Investigations revealed that he allegedly acted as a middleman to sway the deal in favour of AgustaWestland and paid kickbacks to the Indians involved.

Initially, the investigation conducted by Italian authorities indicted him for offences of international bribery and corruption, following which the CBI too started a probe against him. However, before he could be arrested, he escaped from India.

Several summons were sent to him to join the probe.

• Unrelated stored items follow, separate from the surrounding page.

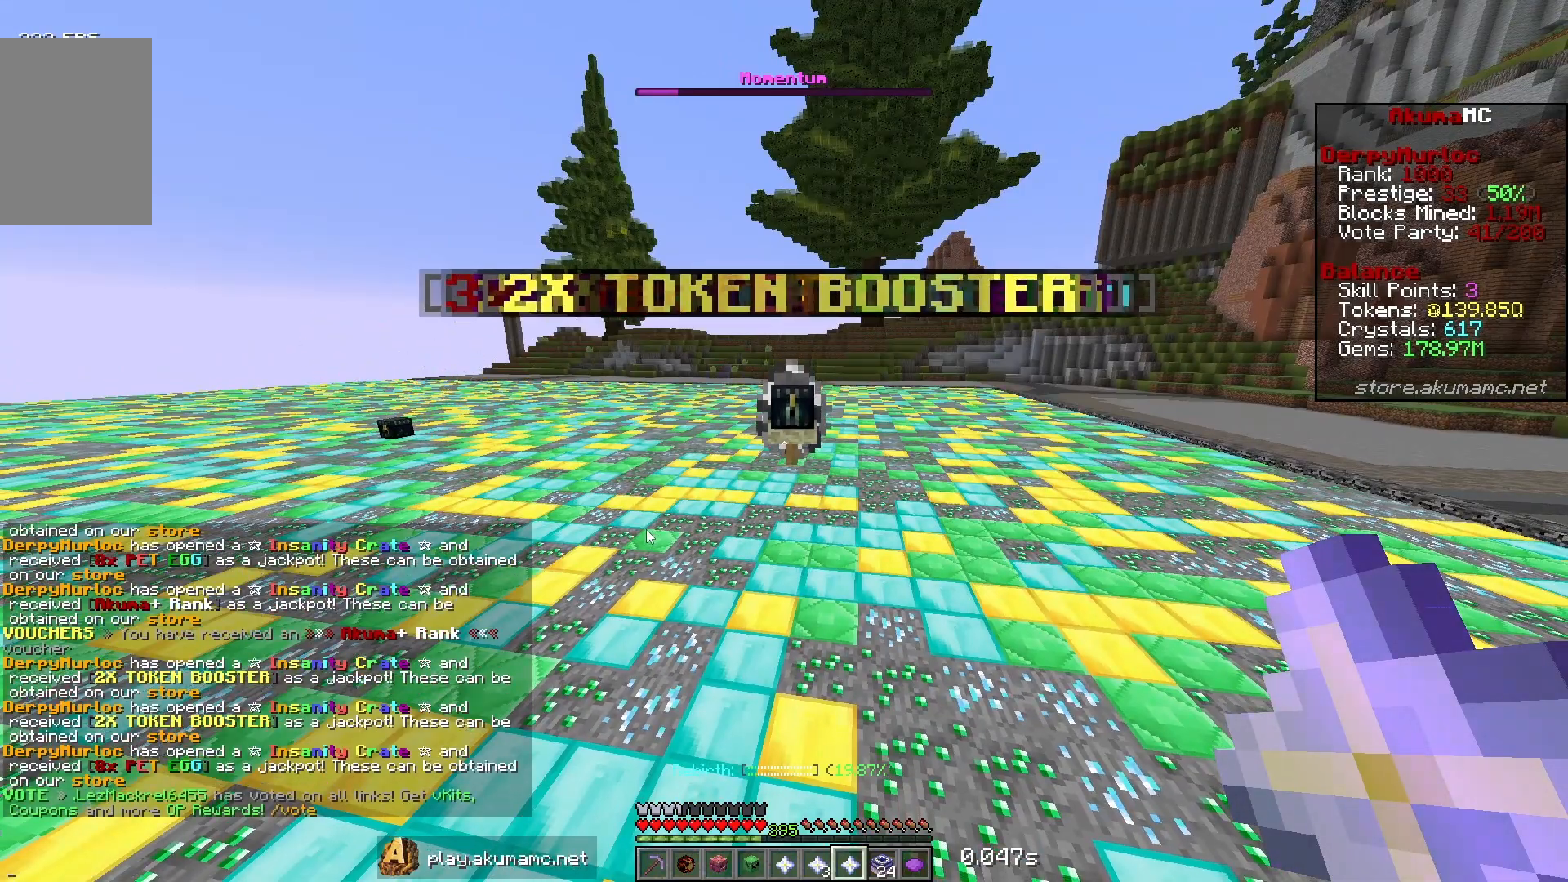
{"keys": [], "mouse": [], "events": []}
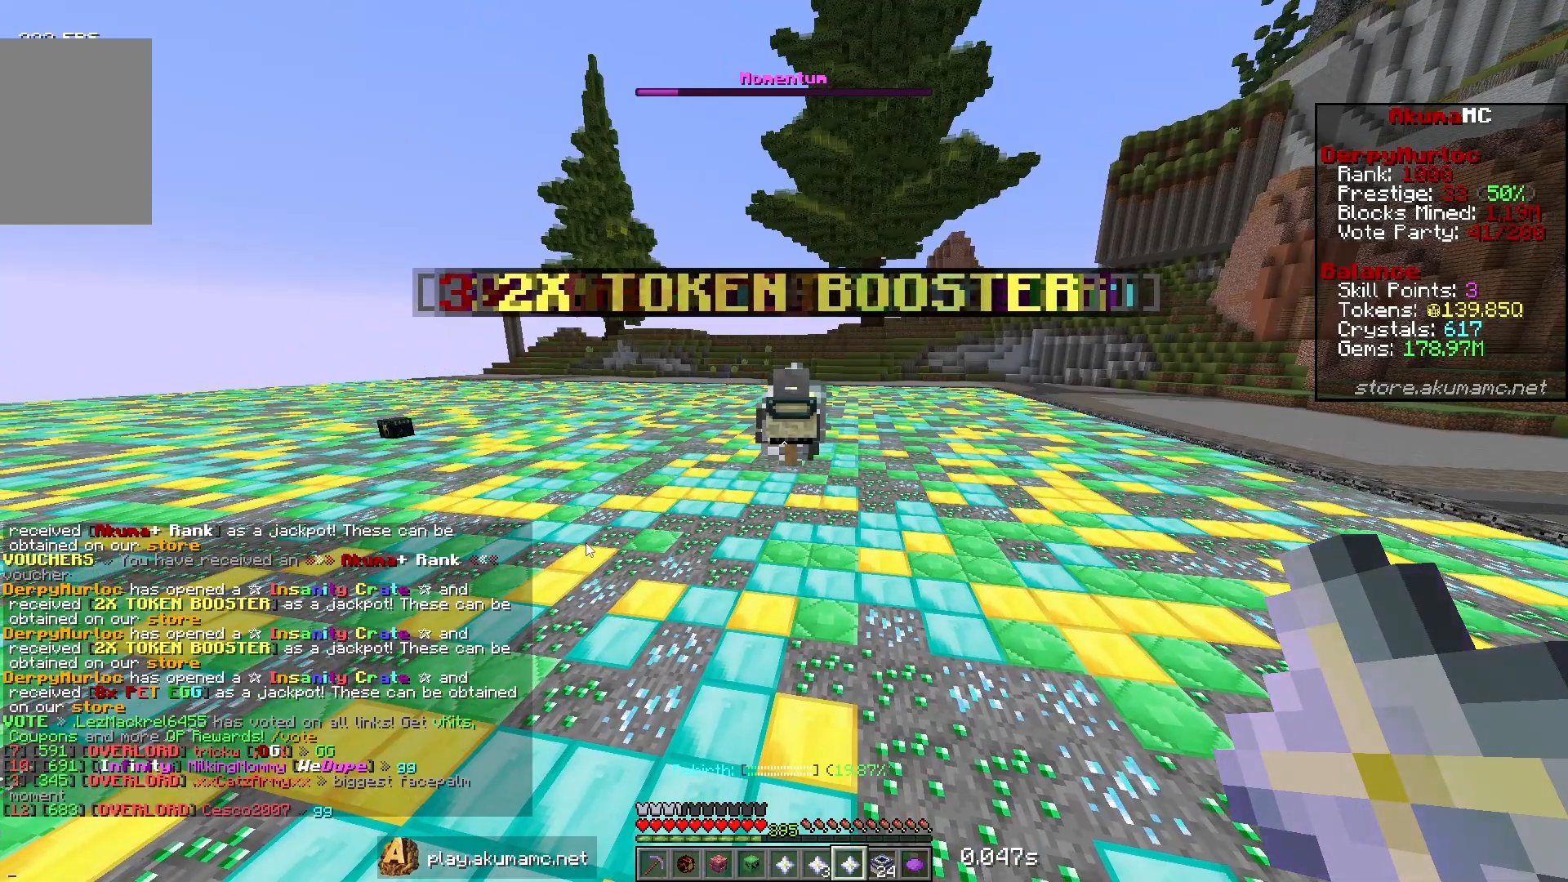
{"keys": [], "mouse": [], "events": []}
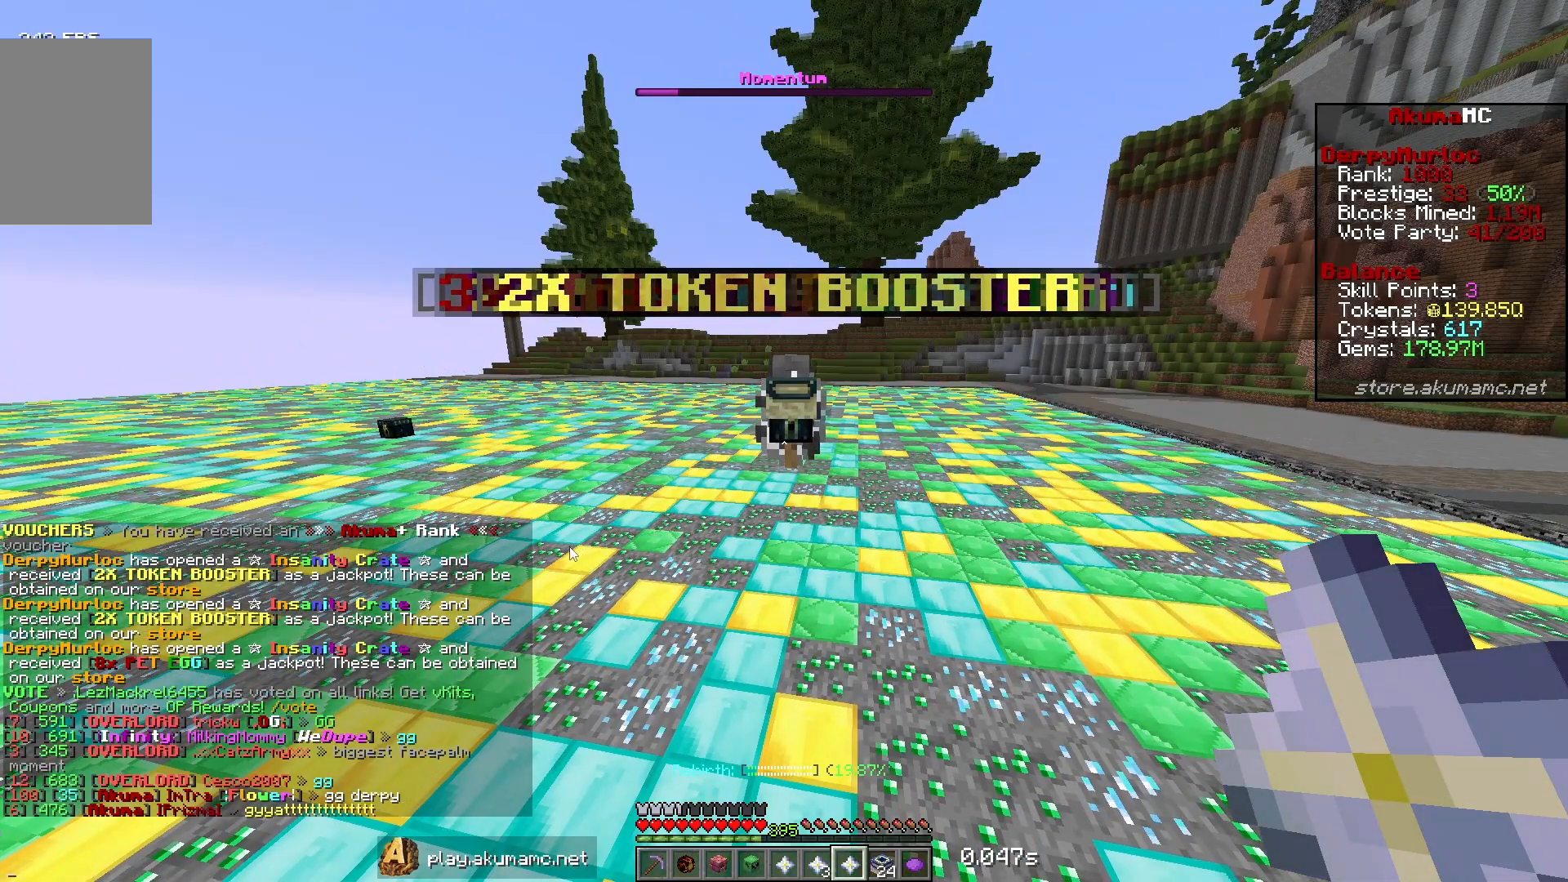
{"keys": [], "mouse": [], "events": []}
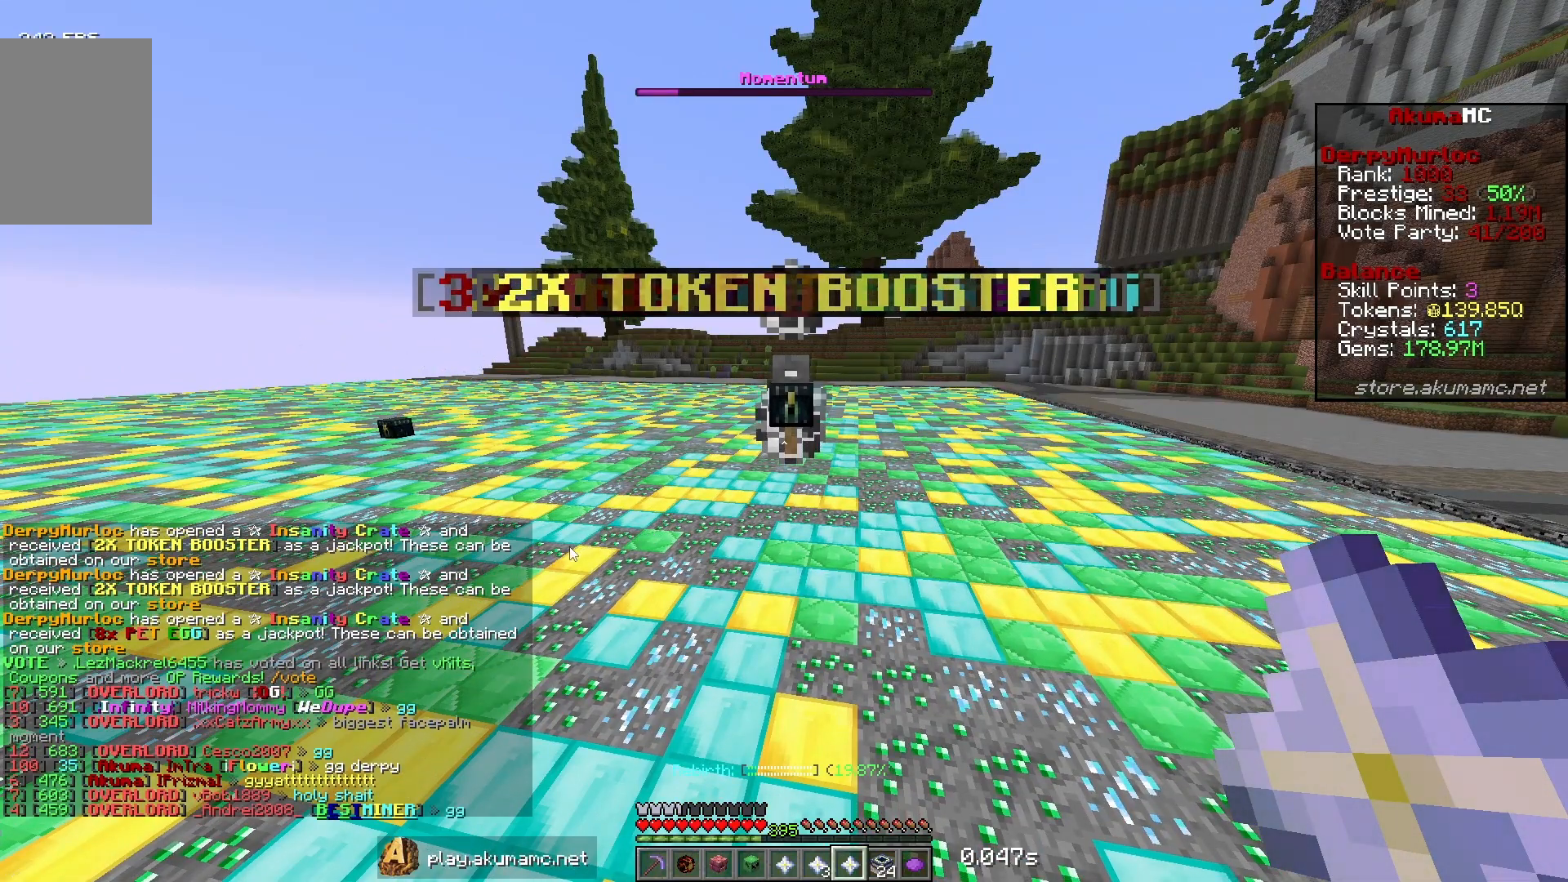
{"keys": [], "mouse": [], "events": []}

However, when he failed to do so, an open non-bailable arrest warrant was issued against him in September 2015.

On the basis of the non-bailable arrest warrant, Interpol too issued a Red Corner Notice (RCN) against him.

His arrest in UAE and the extradition

In February 2017, James, who was travelling through the UAE, was arrested there on the basis of the RCN.

Seven months later, in September 2017, the CBI filed a chargesheet against James and 11 others, following which an extradition request was forwarded to the UAE.

“The trial court took cognisance of the offences in October 2017, after which the CBI’s request for extradition was forwarded to the UAE authorities on 19 March 2018 through diplomatic channels,” a CBI officer said.

“Extradition proceedings were held before a UAE court against James… on 11 November 2018, the court of Dubai upheld the lower court’s decision for extraditing James to India to face legal proceedings.”